Look through the listing below and report every line that contains "disabilities".

** Records supplied follows **

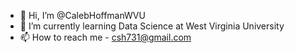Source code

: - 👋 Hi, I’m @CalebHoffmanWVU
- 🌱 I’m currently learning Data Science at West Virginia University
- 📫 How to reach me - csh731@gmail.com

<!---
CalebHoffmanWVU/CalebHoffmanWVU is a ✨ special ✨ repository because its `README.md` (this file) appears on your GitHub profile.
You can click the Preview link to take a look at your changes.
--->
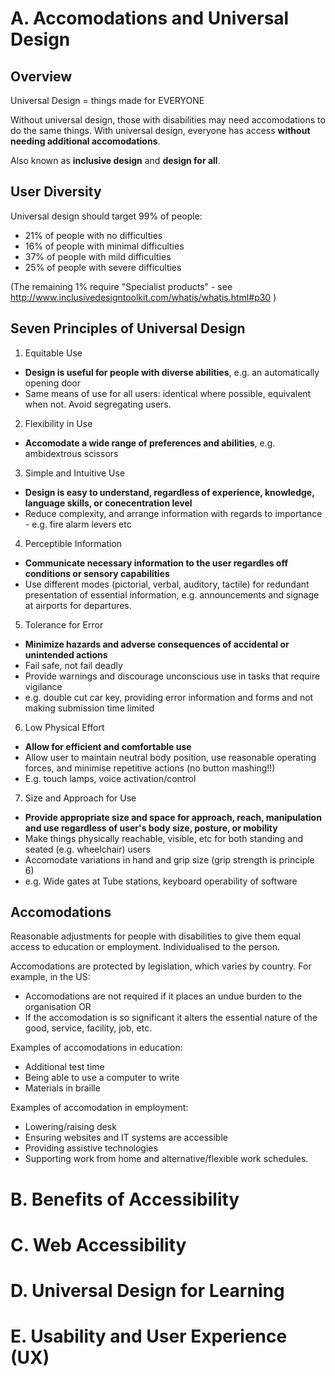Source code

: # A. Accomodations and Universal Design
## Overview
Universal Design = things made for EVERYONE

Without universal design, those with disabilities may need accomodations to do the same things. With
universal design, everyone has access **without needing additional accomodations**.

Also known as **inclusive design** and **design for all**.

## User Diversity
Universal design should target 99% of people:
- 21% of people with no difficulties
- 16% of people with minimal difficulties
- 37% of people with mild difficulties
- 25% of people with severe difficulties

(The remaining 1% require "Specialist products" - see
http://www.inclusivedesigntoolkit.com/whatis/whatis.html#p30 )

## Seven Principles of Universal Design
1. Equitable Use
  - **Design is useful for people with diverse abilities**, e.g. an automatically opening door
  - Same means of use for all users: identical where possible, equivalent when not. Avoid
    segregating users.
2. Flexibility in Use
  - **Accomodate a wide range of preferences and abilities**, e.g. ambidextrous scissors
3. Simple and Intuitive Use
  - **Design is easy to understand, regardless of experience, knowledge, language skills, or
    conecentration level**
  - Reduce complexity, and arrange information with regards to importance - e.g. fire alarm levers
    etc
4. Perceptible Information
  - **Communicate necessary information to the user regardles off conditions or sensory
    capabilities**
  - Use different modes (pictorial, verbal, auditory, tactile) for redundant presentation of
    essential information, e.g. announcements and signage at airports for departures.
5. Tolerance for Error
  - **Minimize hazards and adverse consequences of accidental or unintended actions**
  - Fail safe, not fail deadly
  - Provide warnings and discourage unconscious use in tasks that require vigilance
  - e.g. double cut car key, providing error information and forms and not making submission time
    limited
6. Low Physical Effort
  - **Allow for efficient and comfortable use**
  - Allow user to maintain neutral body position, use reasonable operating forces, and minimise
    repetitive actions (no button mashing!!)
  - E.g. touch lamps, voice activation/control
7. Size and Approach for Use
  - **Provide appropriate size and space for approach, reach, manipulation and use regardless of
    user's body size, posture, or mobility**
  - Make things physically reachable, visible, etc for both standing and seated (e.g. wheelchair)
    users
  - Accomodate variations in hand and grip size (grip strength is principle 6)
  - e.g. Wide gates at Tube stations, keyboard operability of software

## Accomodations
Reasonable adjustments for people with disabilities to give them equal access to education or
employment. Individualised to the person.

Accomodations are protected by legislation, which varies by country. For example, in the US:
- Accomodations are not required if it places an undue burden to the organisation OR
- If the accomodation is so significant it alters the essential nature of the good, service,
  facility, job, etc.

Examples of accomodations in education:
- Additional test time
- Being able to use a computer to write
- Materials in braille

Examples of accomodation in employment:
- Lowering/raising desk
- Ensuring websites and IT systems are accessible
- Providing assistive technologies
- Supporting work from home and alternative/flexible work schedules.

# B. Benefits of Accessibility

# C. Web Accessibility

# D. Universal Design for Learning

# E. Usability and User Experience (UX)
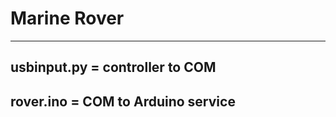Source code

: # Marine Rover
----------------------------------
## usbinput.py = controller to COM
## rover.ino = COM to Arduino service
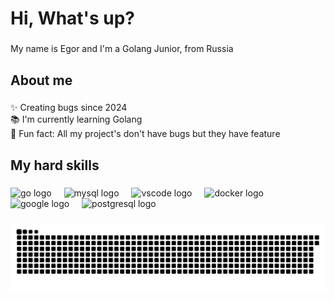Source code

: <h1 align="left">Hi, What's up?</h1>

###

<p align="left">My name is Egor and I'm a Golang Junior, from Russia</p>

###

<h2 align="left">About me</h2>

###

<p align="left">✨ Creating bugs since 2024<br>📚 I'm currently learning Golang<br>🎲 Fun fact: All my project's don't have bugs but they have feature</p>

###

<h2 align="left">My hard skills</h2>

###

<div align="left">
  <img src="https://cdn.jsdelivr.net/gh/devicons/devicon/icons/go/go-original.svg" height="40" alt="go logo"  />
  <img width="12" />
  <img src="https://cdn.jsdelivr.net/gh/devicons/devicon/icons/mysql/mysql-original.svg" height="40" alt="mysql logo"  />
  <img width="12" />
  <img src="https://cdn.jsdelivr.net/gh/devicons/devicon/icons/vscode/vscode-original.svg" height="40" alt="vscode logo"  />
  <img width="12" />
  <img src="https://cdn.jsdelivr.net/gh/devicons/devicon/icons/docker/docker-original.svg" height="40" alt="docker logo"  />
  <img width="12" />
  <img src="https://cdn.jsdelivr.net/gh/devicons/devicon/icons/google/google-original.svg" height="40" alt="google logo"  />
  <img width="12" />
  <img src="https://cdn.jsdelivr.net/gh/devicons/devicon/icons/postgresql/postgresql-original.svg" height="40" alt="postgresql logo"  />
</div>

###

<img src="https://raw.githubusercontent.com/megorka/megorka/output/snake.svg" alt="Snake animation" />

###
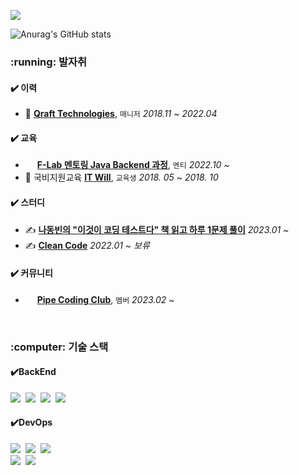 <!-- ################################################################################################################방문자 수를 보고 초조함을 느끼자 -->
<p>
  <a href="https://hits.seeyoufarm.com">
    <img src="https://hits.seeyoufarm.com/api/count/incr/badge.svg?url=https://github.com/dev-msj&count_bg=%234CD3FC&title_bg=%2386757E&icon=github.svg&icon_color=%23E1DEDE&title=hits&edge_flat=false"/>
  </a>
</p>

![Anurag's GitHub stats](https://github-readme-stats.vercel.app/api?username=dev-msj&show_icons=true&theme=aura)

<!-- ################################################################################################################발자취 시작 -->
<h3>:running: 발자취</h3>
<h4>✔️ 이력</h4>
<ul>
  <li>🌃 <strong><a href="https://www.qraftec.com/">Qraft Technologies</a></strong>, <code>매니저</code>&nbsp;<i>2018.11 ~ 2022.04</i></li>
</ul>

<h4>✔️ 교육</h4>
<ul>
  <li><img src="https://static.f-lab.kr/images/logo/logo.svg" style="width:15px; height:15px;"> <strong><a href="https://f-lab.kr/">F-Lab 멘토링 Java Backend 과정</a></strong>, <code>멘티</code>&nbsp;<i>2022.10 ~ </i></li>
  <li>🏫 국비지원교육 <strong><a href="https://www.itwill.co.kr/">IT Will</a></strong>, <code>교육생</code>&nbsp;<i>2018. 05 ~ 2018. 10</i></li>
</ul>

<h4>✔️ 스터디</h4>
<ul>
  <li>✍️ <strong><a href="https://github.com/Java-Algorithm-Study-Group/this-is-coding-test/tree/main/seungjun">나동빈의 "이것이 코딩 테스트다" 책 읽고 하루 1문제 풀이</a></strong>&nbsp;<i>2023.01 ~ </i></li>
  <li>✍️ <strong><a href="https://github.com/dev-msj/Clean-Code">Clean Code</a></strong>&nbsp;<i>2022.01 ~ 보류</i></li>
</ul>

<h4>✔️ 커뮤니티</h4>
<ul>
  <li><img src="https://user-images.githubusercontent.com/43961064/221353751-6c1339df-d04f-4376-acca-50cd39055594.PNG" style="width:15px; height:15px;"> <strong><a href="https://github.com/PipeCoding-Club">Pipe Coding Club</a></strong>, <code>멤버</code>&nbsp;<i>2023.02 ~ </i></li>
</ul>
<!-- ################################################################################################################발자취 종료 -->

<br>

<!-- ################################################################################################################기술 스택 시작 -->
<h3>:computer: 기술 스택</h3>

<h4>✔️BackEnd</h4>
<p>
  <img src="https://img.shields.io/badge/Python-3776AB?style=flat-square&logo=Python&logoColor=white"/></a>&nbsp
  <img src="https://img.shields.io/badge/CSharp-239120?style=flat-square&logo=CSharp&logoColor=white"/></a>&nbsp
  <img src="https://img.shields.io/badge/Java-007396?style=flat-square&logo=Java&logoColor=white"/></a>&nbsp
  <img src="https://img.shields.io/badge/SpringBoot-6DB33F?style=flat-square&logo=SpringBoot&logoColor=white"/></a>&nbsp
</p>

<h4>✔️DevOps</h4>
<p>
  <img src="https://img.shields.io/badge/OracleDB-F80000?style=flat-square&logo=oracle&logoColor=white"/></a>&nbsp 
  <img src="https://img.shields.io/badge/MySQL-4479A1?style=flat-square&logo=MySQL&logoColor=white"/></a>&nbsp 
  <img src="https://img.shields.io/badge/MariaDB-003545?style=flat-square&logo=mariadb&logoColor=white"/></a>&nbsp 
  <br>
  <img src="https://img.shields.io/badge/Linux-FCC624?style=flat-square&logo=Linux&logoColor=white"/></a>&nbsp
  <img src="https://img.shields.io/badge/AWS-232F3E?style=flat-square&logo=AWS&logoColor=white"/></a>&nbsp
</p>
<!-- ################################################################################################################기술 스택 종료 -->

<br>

** End of Records supplied **

Solved problem =>
Without universal design, those with disabilities may need accomodations to do the same things. With
Reasonable adjustments for people with disabilities to give them equal access to education or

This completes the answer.